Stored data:

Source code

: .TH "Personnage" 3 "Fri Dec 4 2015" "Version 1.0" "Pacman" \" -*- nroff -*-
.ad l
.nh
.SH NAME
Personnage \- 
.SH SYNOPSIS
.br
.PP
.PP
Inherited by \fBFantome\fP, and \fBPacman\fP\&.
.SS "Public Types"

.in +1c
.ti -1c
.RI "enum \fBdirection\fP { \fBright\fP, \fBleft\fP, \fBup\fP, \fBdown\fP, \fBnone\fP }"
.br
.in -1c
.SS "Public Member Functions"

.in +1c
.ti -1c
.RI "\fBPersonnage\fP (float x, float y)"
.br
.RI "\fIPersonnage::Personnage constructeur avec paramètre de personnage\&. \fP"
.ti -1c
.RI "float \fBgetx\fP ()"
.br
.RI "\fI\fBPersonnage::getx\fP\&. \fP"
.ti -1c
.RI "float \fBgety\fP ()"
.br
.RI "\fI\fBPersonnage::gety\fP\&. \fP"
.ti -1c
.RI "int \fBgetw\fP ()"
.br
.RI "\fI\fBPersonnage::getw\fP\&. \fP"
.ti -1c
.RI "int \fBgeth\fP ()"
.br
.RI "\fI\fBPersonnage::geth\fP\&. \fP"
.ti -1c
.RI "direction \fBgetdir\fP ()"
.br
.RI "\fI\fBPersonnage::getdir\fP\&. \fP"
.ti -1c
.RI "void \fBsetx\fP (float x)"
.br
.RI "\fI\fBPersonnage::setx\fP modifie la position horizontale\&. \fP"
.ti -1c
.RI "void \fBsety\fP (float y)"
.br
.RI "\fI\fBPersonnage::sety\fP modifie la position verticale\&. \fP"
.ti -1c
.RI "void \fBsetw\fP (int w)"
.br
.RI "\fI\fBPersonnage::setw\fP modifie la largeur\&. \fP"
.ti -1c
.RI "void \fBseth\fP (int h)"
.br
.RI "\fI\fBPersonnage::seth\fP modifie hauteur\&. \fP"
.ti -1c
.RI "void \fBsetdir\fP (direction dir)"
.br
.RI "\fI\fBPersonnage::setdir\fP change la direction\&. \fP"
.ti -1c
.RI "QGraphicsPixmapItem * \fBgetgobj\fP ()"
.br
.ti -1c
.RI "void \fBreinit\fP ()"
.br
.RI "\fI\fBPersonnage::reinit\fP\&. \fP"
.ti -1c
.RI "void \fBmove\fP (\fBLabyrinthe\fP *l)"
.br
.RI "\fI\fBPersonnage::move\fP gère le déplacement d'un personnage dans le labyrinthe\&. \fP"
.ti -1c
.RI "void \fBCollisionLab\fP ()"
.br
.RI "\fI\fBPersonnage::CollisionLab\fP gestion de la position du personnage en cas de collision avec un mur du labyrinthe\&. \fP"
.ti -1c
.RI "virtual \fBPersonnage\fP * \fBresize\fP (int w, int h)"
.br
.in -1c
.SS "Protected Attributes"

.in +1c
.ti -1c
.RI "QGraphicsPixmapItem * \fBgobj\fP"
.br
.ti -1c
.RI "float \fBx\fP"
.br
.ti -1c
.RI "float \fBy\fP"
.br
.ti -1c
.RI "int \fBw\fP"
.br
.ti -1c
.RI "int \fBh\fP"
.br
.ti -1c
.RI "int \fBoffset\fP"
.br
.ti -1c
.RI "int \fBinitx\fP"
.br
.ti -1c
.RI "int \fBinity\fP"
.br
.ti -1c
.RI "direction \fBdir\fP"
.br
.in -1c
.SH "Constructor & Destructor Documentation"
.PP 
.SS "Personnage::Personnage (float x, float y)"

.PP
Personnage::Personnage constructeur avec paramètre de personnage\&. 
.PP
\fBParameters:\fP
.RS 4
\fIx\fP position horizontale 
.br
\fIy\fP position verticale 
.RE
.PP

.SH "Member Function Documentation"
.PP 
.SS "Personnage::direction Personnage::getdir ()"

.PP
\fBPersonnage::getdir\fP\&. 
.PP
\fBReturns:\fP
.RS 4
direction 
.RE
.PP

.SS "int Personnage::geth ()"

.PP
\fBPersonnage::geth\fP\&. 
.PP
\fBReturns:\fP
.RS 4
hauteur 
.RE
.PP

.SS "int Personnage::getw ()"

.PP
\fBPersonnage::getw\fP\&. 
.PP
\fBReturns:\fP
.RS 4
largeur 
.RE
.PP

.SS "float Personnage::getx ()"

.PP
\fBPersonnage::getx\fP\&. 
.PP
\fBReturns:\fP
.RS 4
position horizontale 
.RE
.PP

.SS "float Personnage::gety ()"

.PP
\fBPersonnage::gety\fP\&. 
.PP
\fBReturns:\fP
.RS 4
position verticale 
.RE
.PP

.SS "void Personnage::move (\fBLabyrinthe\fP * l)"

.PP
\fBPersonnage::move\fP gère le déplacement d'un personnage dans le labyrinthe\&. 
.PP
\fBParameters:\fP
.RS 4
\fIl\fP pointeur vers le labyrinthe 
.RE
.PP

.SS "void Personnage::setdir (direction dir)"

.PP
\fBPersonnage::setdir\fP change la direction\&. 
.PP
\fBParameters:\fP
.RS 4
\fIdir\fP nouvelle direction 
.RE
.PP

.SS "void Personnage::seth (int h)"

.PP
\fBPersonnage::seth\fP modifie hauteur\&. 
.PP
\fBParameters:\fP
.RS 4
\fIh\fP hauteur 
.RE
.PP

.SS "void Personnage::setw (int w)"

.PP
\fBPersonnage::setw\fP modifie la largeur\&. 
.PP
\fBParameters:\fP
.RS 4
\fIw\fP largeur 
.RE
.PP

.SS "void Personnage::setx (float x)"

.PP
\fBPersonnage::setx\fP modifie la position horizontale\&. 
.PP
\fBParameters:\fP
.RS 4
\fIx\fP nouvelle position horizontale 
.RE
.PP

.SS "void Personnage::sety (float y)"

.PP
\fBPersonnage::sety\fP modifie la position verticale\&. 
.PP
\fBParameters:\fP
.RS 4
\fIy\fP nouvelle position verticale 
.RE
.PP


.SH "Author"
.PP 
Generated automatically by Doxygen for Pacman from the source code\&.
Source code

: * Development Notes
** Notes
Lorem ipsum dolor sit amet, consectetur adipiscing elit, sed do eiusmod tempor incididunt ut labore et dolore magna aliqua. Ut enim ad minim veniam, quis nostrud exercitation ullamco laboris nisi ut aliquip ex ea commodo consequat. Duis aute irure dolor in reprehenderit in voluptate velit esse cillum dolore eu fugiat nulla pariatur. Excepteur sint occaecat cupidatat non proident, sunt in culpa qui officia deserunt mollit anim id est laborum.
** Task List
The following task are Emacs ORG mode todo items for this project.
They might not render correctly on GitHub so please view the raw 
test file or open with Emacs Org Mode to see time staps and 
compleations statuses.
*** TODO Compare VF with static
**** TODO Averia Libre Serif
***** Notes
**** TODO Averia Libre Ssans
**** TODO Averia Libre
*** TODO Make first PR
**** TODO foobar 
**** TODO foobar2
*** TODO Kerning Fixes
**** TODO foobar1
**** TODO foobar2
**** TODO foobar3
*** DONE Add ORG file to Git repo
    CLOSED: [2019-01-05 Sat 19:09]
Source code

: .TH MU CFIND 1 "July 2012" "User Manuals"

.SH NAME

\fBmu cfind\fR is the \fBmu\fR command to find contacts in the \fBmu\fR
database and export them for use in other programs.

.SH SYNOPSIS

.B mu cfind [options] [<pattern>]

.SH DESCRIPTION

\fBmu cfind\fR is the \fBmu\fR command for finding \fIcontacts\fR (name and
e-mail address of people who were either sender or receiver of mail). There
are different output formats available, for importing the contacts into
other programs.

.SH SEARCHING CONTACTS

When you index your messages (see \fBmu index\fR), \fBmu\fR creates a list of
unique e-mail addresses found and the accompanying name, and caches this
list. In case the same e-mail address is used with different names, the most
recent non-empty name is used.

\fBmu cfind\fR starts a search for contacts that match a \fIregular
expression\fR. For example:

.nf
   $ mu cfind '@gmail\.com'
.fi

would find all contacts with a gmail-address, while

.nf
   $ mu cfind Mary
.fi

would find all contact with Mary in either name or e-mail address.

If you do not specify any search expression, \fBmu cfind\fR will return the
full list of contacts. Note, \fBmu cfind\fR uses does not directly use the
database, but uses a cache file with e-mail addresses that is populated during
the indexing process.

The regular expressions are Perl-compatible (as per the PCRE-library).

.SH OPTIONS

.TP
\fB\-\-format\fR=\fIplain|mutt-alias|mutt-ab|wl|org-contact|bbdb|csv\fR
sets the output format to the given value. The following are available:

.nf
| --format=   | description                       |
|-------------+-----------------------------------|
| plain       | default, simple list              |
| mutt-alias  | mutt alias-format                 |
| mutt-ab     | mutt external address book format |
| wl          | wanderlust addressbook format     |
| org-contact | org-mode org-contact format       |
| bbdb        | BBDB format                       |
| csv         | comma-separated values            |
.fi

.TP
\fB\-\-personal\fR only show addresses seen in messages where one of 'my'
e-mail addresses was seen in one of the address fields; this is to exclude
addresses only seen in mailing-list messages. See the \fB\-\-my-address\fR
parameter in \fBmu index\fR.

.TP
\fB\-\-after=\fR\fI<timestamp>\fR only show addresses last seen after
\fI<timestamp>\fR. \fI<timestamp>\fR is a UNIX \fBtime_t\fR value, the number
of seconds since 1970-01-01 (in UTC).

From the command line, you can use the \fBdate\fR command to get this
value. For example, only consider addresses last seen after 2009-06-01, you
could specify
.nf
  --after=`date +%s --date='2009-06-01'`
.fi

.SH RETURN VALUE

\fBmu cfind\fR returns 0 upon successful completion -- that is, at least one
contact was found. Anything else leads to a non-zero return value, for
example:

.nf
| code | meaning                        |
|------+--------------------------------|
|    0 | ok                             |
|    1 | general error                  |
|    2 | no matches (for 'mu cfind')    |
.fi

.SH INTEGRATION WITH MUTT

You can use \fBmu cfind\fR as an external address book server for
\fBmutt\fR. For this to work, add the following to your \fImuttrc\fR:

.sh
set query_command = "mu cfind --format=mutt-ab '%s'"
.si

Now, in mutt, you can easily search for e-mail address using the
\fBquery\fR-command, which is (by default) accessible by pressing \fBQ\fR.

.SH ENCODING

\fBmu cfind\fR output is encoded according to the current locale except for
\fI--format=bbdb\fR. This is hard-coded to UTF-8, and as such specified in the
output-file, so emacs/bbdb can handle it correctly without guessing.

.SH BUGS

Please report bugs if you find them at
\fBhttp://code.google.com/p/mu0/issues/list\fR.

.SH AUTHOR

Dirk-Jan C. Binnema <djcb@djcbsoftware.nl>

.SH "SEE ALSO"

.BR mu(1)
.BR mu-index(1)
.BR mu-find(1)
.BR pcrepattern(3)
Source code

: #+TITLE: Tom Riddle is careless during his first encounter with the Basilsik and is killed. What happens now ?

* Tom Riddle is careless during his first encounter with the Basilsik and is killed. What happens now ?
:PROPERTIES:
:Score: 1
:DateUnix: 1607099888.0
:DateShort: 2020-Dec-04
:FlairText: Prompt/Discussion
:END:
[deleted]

• **What to work on**: In the entries above, which lines hold the word "would"? Copy them out.

• **Exercise answer**:
would find all contacts with a gmail-address, while
would find all contact with Mary in either name or e-mail address.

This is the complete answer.